Mezun olması için özel bir eğitime daha katılması gereken Darwin, Beagle gezisi yüzünden bu programa katılamayacak ve diplomasını alamayacaktı.
H.M.S. Beagle ile dünya yolculuğu: Zorda olsa babasını ikna etmeyi başaran Darwin’e bu seyahati hocası Henslow önermişti.
Beagle tipi gemi ile seyahat yapacaktı. Fakat denizciler bu gemiye ‘Yüzen Tabut’ yakıştırmasını yapmışlardı. Geminin kaptanı Robert Ritzroy’du. Darwin listeye son isim olarak eklendi.
Bu gezide ‘Beagle yolculuğunda yapılan hayvanbilim çalışmaları’ kitabındaki balıklarla ilgili bölümü yazdı. Darwin yanına eşya olarak; • 12 gömlek • 1 heybe • 1 çift terlik
1 çift hafif yürüyüş ayakkabısı • 1 mikroskop • 1 yer bilim pusulası • 1 düz pusula • 2 tabanca • 1 tüfek • 1 teleskop • 1 kalem kutusu
1 yer bilim çekici • 1 simpisometre • 3 dağ barometresi • 1 karanlık oda • 1 büyüteç • 1 nemölçer • 2-3 İspanyolca dil kitabı..
Beagle’nin amacı; G. Amerika kıtasının kıyı ve adalarının haritalarını çıkarmak ve ziyaret edilen her yerin enlem ve boylamlarını yeni ölçüm aletleri ile yeniden ölçmekti.
Darwin’in odası geminin en arkasında yer alıyordu. Boyutları 3.35 * 3.05 m’di. Odada 275 kitaptan oluşan bir kitaplık yer alıyordu. Gece uyuması için bir hamak vardı. Darwin’i deniz tuttuğundan seyahati bir hayli zor geçecekti.
Gemide resmi bir görevi yoktu. Bu yüzden maaş ödenmeyecekti. Sadece iyi bir örnek toplayıcı ve iyi bir gözlemci vasıfları vardı. Gemide, hocası Henslow sayesinde yer alabilmişti.

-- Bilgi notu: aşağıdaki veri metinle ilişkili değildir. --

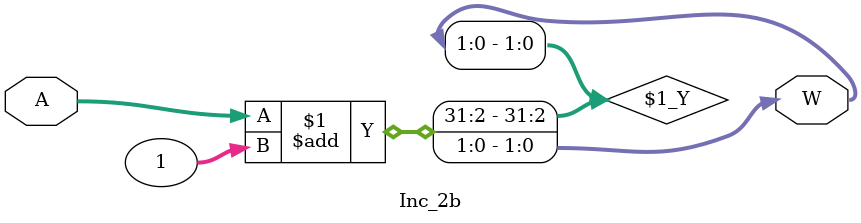
<source format=v>
module Inc_3b(input [2:0]A,output [2:0]W);
  assign W=A+1;
endmodule


module Inc_2b(input [1:0]A,output [1:0]W);
  assign W=A+1;
endmodule
</source>
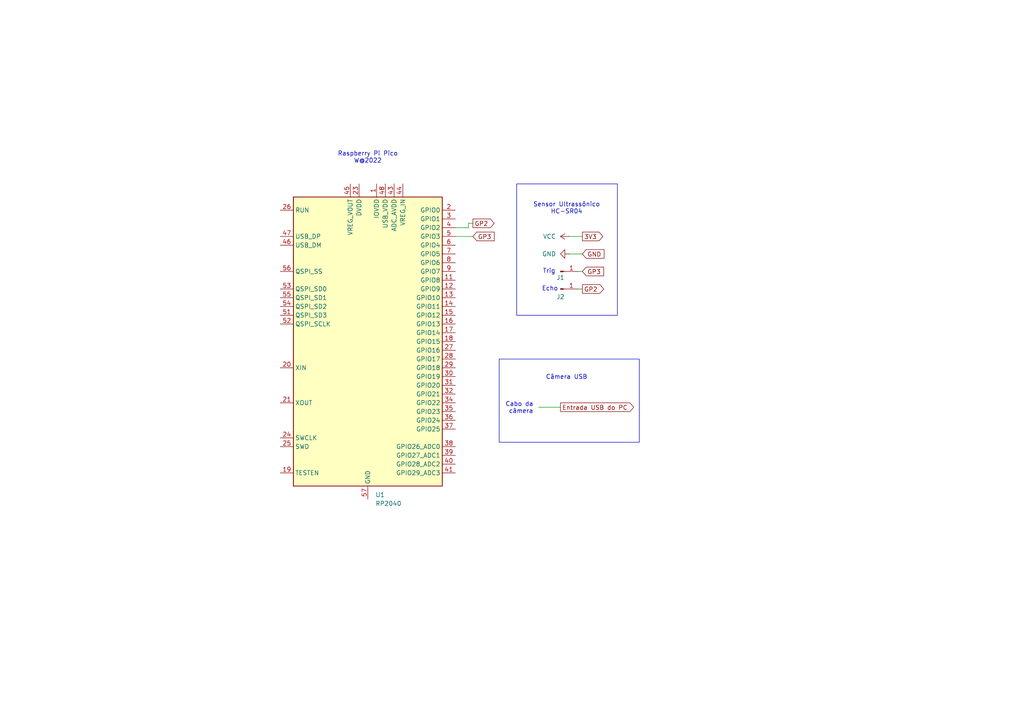
<source format=kicad_sch>
(kicad_sch
	(version 20231120)
	(generator "eeschema")
	(generator_version "8.0")
	(uuid "73377a23-60ea-411b-8495-589874cf64a9")
	(paper "A4")
	(title_block
		(title "Periféricos: Sensor Ultrassônico e Câmera")
		(company "Cardio-Bot")
	)
	
	(wire
		(pts
			(xy 132.08 66.04) (xy 135.89 66.04)
		)
		(stroke
			(width 0)
			(type default)
		)
		(uuid "0a617384-1d2e-4d3e-84e1-0f5bcc15f16b")
	)
	(wire
		(pts
			(xy 165.1 73.66) (xy 168.91 73.66)
		)
		(stroke
			(width 0)
			(type default)
		)
		(uuid "249505b7-3d96-4af5-951d-8c2544185e53")
	)
	(wire
		(pts
			(xy 168.91 83.82) (xy 167.64 83.82)
		)
		(stroke
			(width 0)
			(type default)
		)
		(uuid "5212024e-ddcf-4ca2-918f-df70a3478147")
	)
	(wire
		(pts
			(xy 168.91 78.74) (xy 167.64 78.74)
		)
		(stroke
			(width 0)
			(type default)
		)
		(uuid "53927be8-3c54-4a03-ada4-6db2c64272e2")
	)
	(wire
		(pts
			(xy 135.89 64.77) (xy 137.16 64.77)
		)
		(stroke
			(width 0)
			(type default)
		)
		(uuid "5b46c14a-5d61-465e-9749-f21d76f33879")
	)
	(wire
		(pts
			(xy 135.89 66.04) (xy 135.89 64.77)
		)
		(stroke
			(width 0)
			(type default)
		)
		(uuid "73f00766-92e1-4e3b-aee0-ca85c1dd911e")
	)
	(wire
		(pts
			(xy 156.21 118.11) (xy 162.56 118.11)
		)
		(stroke
			(width 0)
			(type default)
		)
		(uuid "74d6bcb7-60fc-4161-b12f-4ce6cbaead3a")
	)
	(wire
		(pts
			(xy 168.91 68.58) (xy 165.1 68.58)
		)
		(stroke
			(width 0)
			(type default)
		)
		(uuid "d781ea48-6077-4c92-8a01-78789d27b31b")
	)
	(wire
		(pts
			(xy 132.08 68.58) (xy 137.16 68.58)
		)
		(stroke
			(width 0)
			(type default)
		)
		(uuid "dc41c512-3292-4d46-a314-0997b133fb2c")
	)
	(rectangle
		(start 149.86 53.34)
		(end 179.07 91.44)
		(stroke
			(width 0)
			(type default)
		)
		(fill
			(type none)
		)
		(uuid 03aff44b-a42e-45ae-9c97-21a99e064bd1)
	)
	(rectangle
		(start 144.78 104.14)
		(end 185.42 128.27)
		(stroke
			(width 0)
			(type default)
		)
		(fill
			(type none)
		)
		(uuid be49c953-c948-40af-8b93-d1a453dfbd41)
	)
	(text "Sensor Ultrassônico\nHC-SR04"
		(exclude_from_sim no)
		(at 164.338 60.452 0)
		(effects
			(font
				(size 1.27 1.27)
			)
		)
		(uuid "1f609a8c-5cc3-4fdd-9d97-7a5e47933a9a")
	)
	(text "Echo"
		(exclude_from_sim no)
		(at 159.512 83.82 0)
		(effects
			(font
				(size 1.27 1.27)
			)
		)
		(uuid "6484a6a6-70a7-4783-9163-adb20a0e9743")
	)
	(text "Trig"
		(exclude_from_sim no)
		(at 159.258 78.74 0)
		(effects
			(font
				(size 1.27 1.27)
			)
		)
		(uuid "d59b0d78-1afd-485b-9c18-cbfb65512a70")
	)
	(text "Câmera USB\n"
		(exclude_from_sim no)
		(at 164.338 109.474 0)
		(effects
			(font
				(size 1.27 1.27)
			)
		)
		(uuid "e69f79ff-c06a-4fec-89b1-82c9e004524c")
	)
	(text "Cabo da \ncâmera"
		(exclude_from_sim no)
		(at 151.13 118.364 0)
		(effects
			(font
				(size 1.27 1.27)
			)
		)
		(uuid "f79e5696-c2b5-4abe-9255-19c9b66a4021")
	)
	(text "Raspberry Pi Pico\nW@2022"
		(exclude_from_sim no)
		(at 106.68 45.72 0)
		(effects
			(font
				(size 1.27 1.27)
			)
		)
		(uuid "fe15b478-82b4-4a97-8540-ca0d212908dc")
	)
	(global_label "Entrada USB do PC"
		(shape output)
		(at 162.56 118.11 0)
		(fields_autoplaced yes)
		(effects
			(font
				(size 1.27 1.27)
			)
			(justify left)
		)
		(uuid "4cbd4088-0ac7-425b-81ab-4cf7ad09768f")
		(property "Intersheetrefs" "${INTERSHEET_REFS}"
			(at 184.3529 118.11 0)
			(effects
				(font
					(size 1.27 1.27)
				)
				(justify left)
				(hide yes)
			)
		)
	)
	(global_label "GND"
		(shape input)
		(at 168.91 73.66 0)
		(fields_autoplaced yes)
		(effects
			(font
				(size 1.27 1.27)
			)
			(justify left)
		)
		(uuid "68056f72-4226-40a8-85b2-90fd4401b2fb")
		(property "Intersheetrefs" "${INTERSHEET_REFS}"
			(at 175.6447 73.66 0)
			(effects
				(font
					(size 1.27 1.27)
				)
				(justify left)
				(hide yes)
			)
		)
	)
	(global_label "GP2"
		(shape output)
		(at 168.91 83.82 0)
		(fields_autoplaced yes)
		(effects
			(font
				(size 1.27 1.27)
			)
			(justify left)
		)
		(uuid "721c00a8-f623-4825-a544-b3d38f19c383")
		(property "Intersheetrefs" "${INTERSHEET_REFS}"
			(at 175.6447 83.82 0)
			(effects
				(font
					(size 1.27 1.27)
				)
				(justify left)
				(hide yes)
			)
		)
	)
	(global_label "GP3"
		(shape input)
		(at 168.91 78.74 0)
		(fields_autoplaced yes)
		(effects
			(font
				(size 1.27 1.27)
			)
			(justify left)
		)
		(uuid "8a859297-539c-4a3e-b512-68de4c2eb61a")
		(property "Intersheetrefs" "${INTERSHEET_REFS}"
			(at 175.6447 78.74 0)
			(effects
				(font
					(size 1.27 1.27)
				)
				(justify left)
				(hide yes)
			)
		)
	)
	(global_label "GP2"
		(shape output)
		(at 137.16 64.77 0)
		(fields_autoplaced yes)
		(effects
			(font
				(size 1.27 1.27)
			)
			(justify left)
		)
		(uuid "b7412165-002e-4007-a747-d3e60f8095a5")
		(property "Intersheetrefs" "${INTERSHEET_REFS}"
			(at 143.8947 64.77 0)
			(effects
				(font
					(size 1.27 1.27)
				)
				(justify left)
				(hide yes)
			)
		)
	)
	(global_label "3V3"
		(shape output)
		(at 168.91 68.58 0)
		(fields_autoplaced yes)
		(effects
			(font
				(size 1.27 1.27)
			)
			(justify left)
		)
		(uuid "ccaf9430-e72d-437b-a4e4-d6e1ed18b086")
		(property "Intersheetrefs" "${INTERSHEET_REFS}"
			(at 175.4028 68.58 0)
			(effects
				(font
					(size 1.27 1.27)
				)
				(justify left)
				(hide yes)
			)
		)
	)
	(global_label "GP3"
		(shape input)
		(at 137.16 68.58 0)
		(fields_autoplaced yes)
		(effects
			(font
				(size 1.27 1.27)
			)
			(justify left)
		)
		(uuid "d430811b-a13a-40fc-8d32-e55021b21574")
		(property "Intersheetrefs" "${INTERSHEET_REFS}"
			(at 143.8947 68.58 0)
			(effects
				(font
					(size 1.27 1.27)
				)
				(justify left)
				(hide yes)
			)
		)
	)
	(symbol
		(lib_id "MCU_RaspberryPi:RP2040")
		(at 106.68 99.06 0)
		(unit 1)
		(exclude_from_sim no)
		(in_bom yes)
		(on_board yes)
		(dnp no)
		(fields_autoplaced yes)
		(uuid "5c8132b3-2c47-4b5e-b279-3ec341a1b281")
		(property "Reference" "U1"
			(at 108.8741 143.51 0)
			(effects
				(font
					(size 1.27 1.27)
				)
				(justify left)
			)
		)
		(property "Value" "RP2040"
			(at 108.8741 146.05 0)
			(effects
				(font
					(size 1.27 1.27)
				)
				(justify left)
			)
		)
		(property "Footprint" "Package_DFN_QFN:QFN-56-1EP_7x7mm_P0.4mm_EP3.2x3.2mm"
			(at 106.68 99.06 0)
			(effects
				(font
					(size 1.27 1.27)
				)
				(hide yes)
			)
		)
		(property "Datasheet" "https://datasheets.raspberrypi.com/rp2040/rp2040-datasheet.pdf"
			(at 106.68 99.06 0)
			(effects
				(font
					(size 1.27 1.27)
				)
				(hide yes)
			)
		)
		(property "Description" "A microcontroller by Raspberry Pi"
			(at 106.68 99.06 0)
			(effects
				(font
					(size 1.27 1.27)
				)
				(hide yes)
			)
		)
		(pin "41"
			(uuid "e30cf64a-ecc6-4ed0-ad8d-d6979184f6f0")
		)
		(pin "50"
			(uuid "fbc51245-f3cc-407f-a57f-f6cdd74228db")
		)
		(pin "32"
			(uuid "1c0a0de0-aeaf-418d-92a6-06cbc837a5b8")
		)
		(pin "10"
			(uuid "62b7c52c-f395-49ef-9c3e-bc129d70e85b")
		)
		(pin "40"
			(uuid "d6dd2019-101c-46e1-88bd-0c2c526c545b")
		)
		(pin "48"
			(uuid "779c9980-231f-4fe4-91e7-84fc94d88360")
		)
		(pin "5"
			(uuid "3afffc84-8b9c-4063-b1db-fc39eacd3832")
		)
		(pin "56"
			(uuid "e04e916a-9ac2-4629-8252-2f9000d84a84")
		)
		(pin "14"
			(uuid "a818e75a-19de-4104-9921-4a3afe16b785")
		)
		(pin "26"
			(uuid "9804107a-4d35-4027-962e-c5a3c7538889")
		)
		(pin "46"
			(uuid "ba2d1dd9-b008-40b6-86e8-f0b80d8bccab")
		)
		(pin "11"
			(uuid "859abc6a-97cd-4ace-9c4c-0acc5db71622")
		)
		(pin "7"
			(uuid "602a8cb8-270d-45b9-81bf-ec8a26b5d625")
		)
		(pin "57"
			(uuid "d57959ce-e908-4026-88ed-b52582ff87b8")
		)
		(pin "1"
			(uuid "ffb144b5-8df2-4b4e-a5c3-9b7348c28e0f")
		)
		(pin "24"
			(uuid "1be97354-16e2-462e-8a47-f09ae8dcc53a")
		)
		(pin "23"
			(uuid "1e615c06-d5dc-4896-83e1-30d51158617e")
		)
		(pin "3"
			(uuid "e2287ee5-ad79-4a2e-bb06-b97768fd7a5f")
		)
		(pin "22"
			(uuid "b2439765-022d-4974-bbf8-6f8775bf9ec4")
		)
		(pin "37"
			(uuid "f85dba02-aaba-4dd5-aab2-25cfbce519d9")
		)
		(pin "13"
			(uuid "7c798fa8-bd9e-4ed3-9bdc-e608bad2a44f")
		)
		(pin "49"
			(uuid "e973db12-a470-4d99-be17-607d0fe56458")
		)
		(pin "12"
			(uuid "b7a5227a-3fce-41cc-87fe-9e49b4c3df8d")
		)
		(pin "20"
			(uuid "a985ace0-bc59-4aaa-82cc-f7f278043400")
		)
		(pin "25"
			(uuid "c8aacd82-a838-4038-946b-5e433ddc0d59")
		)
		(pin "33"
			(uuid "2829a5af-86a9-4ce6-8f88-4d34e3f2c681")
		)
		(pin "35"
			(uuid "8abb8afc-5fbd-4e4b-b9e1-1ccc257e924a")
		)
		(pin "36"
			(uuid "cb64a1d8-adb9-4ed5-8bc0-bc6eeb078b20")
		)
		(pin "43"
			(uuid "7363c27a-02d7-4b43-9b26-07f874073421")
		)
		(pin "30"
			(uuid "cec03d8a-de48-48e4-bb1b-18ecbddb1b5f")
		)
		(pin "29"
			(uuid "e8d80fbe-299c-4691-802d-617a8ff91d9b")
		)
		(pin "42"
			(uuid "8018eeb2-f4c3-44b8-ae0b-4f8a141dfe1d")
		)
		(pin "16"
			(uuid "9bba4cb7-5631-491b-b2e8-767b7811707e")
		)
		(pin "51"
			(uuid "2fd5c431-eb6a-462d-9ceb-16ac5b15c6cf")
		)
		(pin "6"
			(uuid "74d9082a-bf18-4812-83ca-a3d75a82bbd0")
		)
		(pin "52"
			(uuid "15be17e9-f160-47f9-97d5-bcd83ff1d077")
		)
		(pin "55"
			(uuid "de83c498-8394-4d87-bc16-f3a4ca3fb9ce")
		)
		(pin "17"
			(uuid "075fc973-5301-4287-a1b2-15a7f8a36c47")
		)
		(pin "4"
			(uuid "9e846c6d-fde1-4d23-b768-951bc781ecc4")
		)
		(pin "19"
			(uuid "c5e86c1e-92e1-4ad7-8b7c-74deda9e37b0")
		)
		(pin "21"
			(uuid "196427d8-e679-4b98-9cc0-8308d5dfa600")
		)
		(pin "45"
			(uuid "fa1a06a2-9d3f-406f-a8f2-78f8d49416a3")
		)
		(pin "54"
			(uuid "6ecdb9f4-27fa-4df9-bb0d-d899352da410")
		)
		(pin "44"
			(uuid "eec2531d-8919-4dab-b91b-8f99af4368bf")
		)
		(pin "8"
			(uuid "37fb58cb-0cb2-4919-a4cb-946c70ed4b71")
		)
		(pin "15"
			(uuid "69bbfff3-fbda-44c3-9489-8d382979ac55")
		)
		(pin "28"
			(uuid "1c12dcd2-7721-4b70-a087-05791307c69a")
		)
		(pin "27"
			(uuid "f609c695-0f25-4a5f-aae1-323b0eaed985")
		)
		(pin "47"
			(uuid "5b068a3e-d01a-4e60-bf12-043006875b03")
		)
		(pin "9"
			(uuid "4fe4dba1-03c0-4bdf-80c3-47e687dbb6af")
		)
		(pin "18"
			(uuid "5f0daa8c-9933-4a18-8ccd-c28663646ace")
		)
		(pin "2"
			(uuid "86d34b13-5dd0-4043-b30f-2af843c9621c")
		)
		(pin "38"
			(uuid "b5065532-8384-441f-9767-0f6b08e325bf")
		)
		(pin "39"
			(uuid "2101da90-183b-40d1-b9ec-b06f79ef7852")
		)
		(pin "53"
			(uuid "d726baab-f202-4299-9191-0f14e4bfe939")
		)
		(pin "31"
			(uuid "038989c1-2166-490c-9f7b-a2e9127ebcae")
		)
		(pin "34"
			(uuid "857bc29a-82eb-46a0-9dab-78fd49935e60")
		)
		(instances
			(project "circuito-elétrico"
				(path "/73377a23-60ea-411b-8495-589874cf64a9"
					(reference "U1")
					(unit 1)
				)
			)
		)
	)
	(symbol
		(lib_id "Connector:Conn_01x01_Pin")
		(at 162.56 78.74 0)
		(unit 1)
		(exclude_from_sim no)
		(in_bom yes)
		(on_board yes)
		(dnp no)
		(uuid "8583e42e-167f-48c2-aef6-c392bb44f0e6")
		(property "Reference" "J1"
			(at 162.56 80.518 0)
			(effects
				(font
					(size 1.27 1.27)
				)
			)
		)
		(property "Value" "Conn_01x01_Pin"
			(at 163.195 76.2 0)
			(effects
				(font
					(size 1.27 1.27)
				)
				(hide yes)
			)
		)
		(property "Footprint" ""
			(at 162.56 78.74 0)
			(effects
				(font
					(size 1.27 1.27)
				)
				(hide yes)
			)
		)
		(property "Datasheet" "~"
			(at 162.56 78.74 0)
			(effects
				(font
					(size 1.27 1.27)
				)
				(hide yes)
			)
		)
		(property "Description" "Generic connector, single row, 01x01, script generated"
			(at 162.56 78.74 0)
			(effects
				(font
					(size 1.27 1.27)
				)
				(hide yes)
			)
		)
		(pin "1"
			(uuid "8ba5a761-5174-4465-a9bc-de47dc7c0d29")
		)
		(instances
			(project "circuito-elétrico"
				(path "/73377a23-60ea-411b-8495-589874cf64a9"
					(reference "J1")
					(unit 1)
				)
			)
		)
	)
	(symbol
		(lib_id "power:VCC")
		(at 165.1 68.58 90)
		(unit 1)
		(exclude_from_sim no)
		(in_bom yes)
		(on_board yes)
		(dnp no)
		(fields_autoplaced yes)
		(uuid "b6bb7c02-caad-4786-b8e6-9286e8e810f5")
		(property "Reference" "#PWR04"
			(at 168.91 68.58 0)
			(effects
				(font
					(size 1.27 1.27)
				)
				(hide yes)
			)
		)
		(property "Value" "VCC"
			(at 161.29 68.5799 90)
			(effects
				(font
					(size 1.27 1.27)
				)
				(justify left)
			)
		)
		(property "Footprint" ""
			(at 165.1 68.58 0)
			(effects
				(font
					(size 1.27 1.27)
				)
				(hide yes)
			)
		)
		(property "Datasheet" ""
			(at 165.1 68.58 0)
			(effects
				(font
					(size 1.27 1.27)
				)
				(hide yes)
			)
		)
		(property "Description" "Power symbol creates a global label with name \"VCC\""
			(at 165.1 68.58 0)
			(effects
				(font
					(size 1.27 1.27)
				)
				(hide yes)
			)
		)
		(pin "1"
			(uuid "2b5ee998-0794-4d0c-92b0-ac615de487cc")
		)
		(instances
			(project "circuito-elétrico"
				(path "/73377a23-60ea-411b-8495-589874cf64a9"
					(reference "#PWR04")
					(unit 1)
				)
			)
		)
	)
	(symbol
		(lib_id "power:GND")
		(at 165.1 73.66 270)
		(unit 1)
		(exclude_from_sim no)
		(in_bom yes)
		(on_board yes)
		(dnp no)
		(fields_autoplaced yes)
		(uuid "becb8269-fa1c-422a-ad73-3250330aee34")
		(property "Reference" "#PWR03"
			(at 158.75 73.66 0)
			(effects
				(font
					(size 1.27 1.27)
				)
				(hide yes)
			)
		)
		(property "Value" "GND"
			(at 161.29 73.6599 90)
			(effects
				(font
					(size 1.27 1.27)
				)
				(justify right)
			)
		)
		(property "Footprint" ""
			(at 165.1 73.66 0)
			(effects
				(font
					(size 1.27 1.27)
				)
				(hide yes)
			)
		)
		(property "Datasheet" ""
			(at 165.1 73.66 0)
			(effects
				(font
					(size 1.27 1.27)
				)
				(hide yes)
			)
		)
		(property "Description" "Power symbol creates a global label with name \"GND\" , ground"
			(at 165.1 73.66 0)
			(effects
				(font
					(size 1.27 1.27)
				)
				(hide yes)
			)
		)
		(pin "1"
			(uuid "cd230184-e605-4760-9f00-54a3f7968060")
		)
		(instances
			(project "circuito-elétrico"
				(path "/73377a23-60ea-411b-8495-589874cf64a9"
					(reference "#PWR03")
					(unit 1)
				)
			)
		)
	)
	(symbol
		(lib_id "Connector:Conn_01x01_Pin")
		(at 162.56 83.82 0)
		(unit 1)
		(exclude_from_sim no)
		(in_bom yes)
		(on_board yes)
		(dnp no)
		(uuid "f1fb389e-67f1-41fa-a518-eab59d88458b")
		(property "Reference" "J2"
			(at 162.56 86.106 0)
			(effects
				(font
					(size 1.27 1.27)
				)
			)
		)
		(property "Value" "Conn_01x01_Pin"
			(at 163.195 81.28 0)
			(effects
				(font
					(size 1.27 1.27)
				)
				(hide yes)
			)
		)
		(property "Footprint" ""
			(at 162.56 83.82 0)
			(effects
				(font
					(size 1.27 1.27)
				)
				(hide yes)
			)
		)
		(property "Datasheet" "~"
			(at 162.56 83.82 0)
			(effects
				(font
					(size 1.27 1.27)
				)
				(hide yes)
			)
		)
		(property "Description" "Generic connector, single row, 01x01, script generated"
			(at 162.56 83.82 0)
			(effects
				(font
					(size 1.27 1.27)
				)
				(hide yes)
			)
		)
		(pin "1"
			(uuid "37d9f095-99d8-47ab-b00a-48a4b7153493")
		)
		(instances
			(project "circuito-elétrico"
				(path "/73377a23-60ea-411b-8495-589874cf64a9"
					(reference "J2")
					(unit 1)
				)
			)
		)
	)
	(sheet_instances
		(path "/"
			(page "1")
		)
	)
)
</source>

Beagle notları: Gezi boyunca yaptığı incelemeleri notlara dönüştüren Darwin; • Oluşan bazı kayaçların yaratılışçı jeologların savunduğu gibi büyük bir tufan sonucu oluşmasının mümkün olamayacağını anladı.
Bunların volkanik etkilerle adaların yavaş yavaş yükseldiğinden dolayı oluştuğu düşündü. • Darwin’in gemiden denize attığı ağda toplanan akıl almaz biçim ve renkteki binlerce organizmanın varlığı onu derin düşüncelere sürüklemişti.
Gözlemlediği canlı çeşitliliğindeki büyük patlama ve onların yaşadıkları ortamla olan ilişkileri, kaçınılmaz bir şekilde kimi zaman dinsel yaratılış dogmasını sorgulamasına neden oluyordu. Fakat bunlar, dogmayı çürütme istediğinden çok, ondaki derinliği daha iyi anlama çabasından öteye geçmiyordu.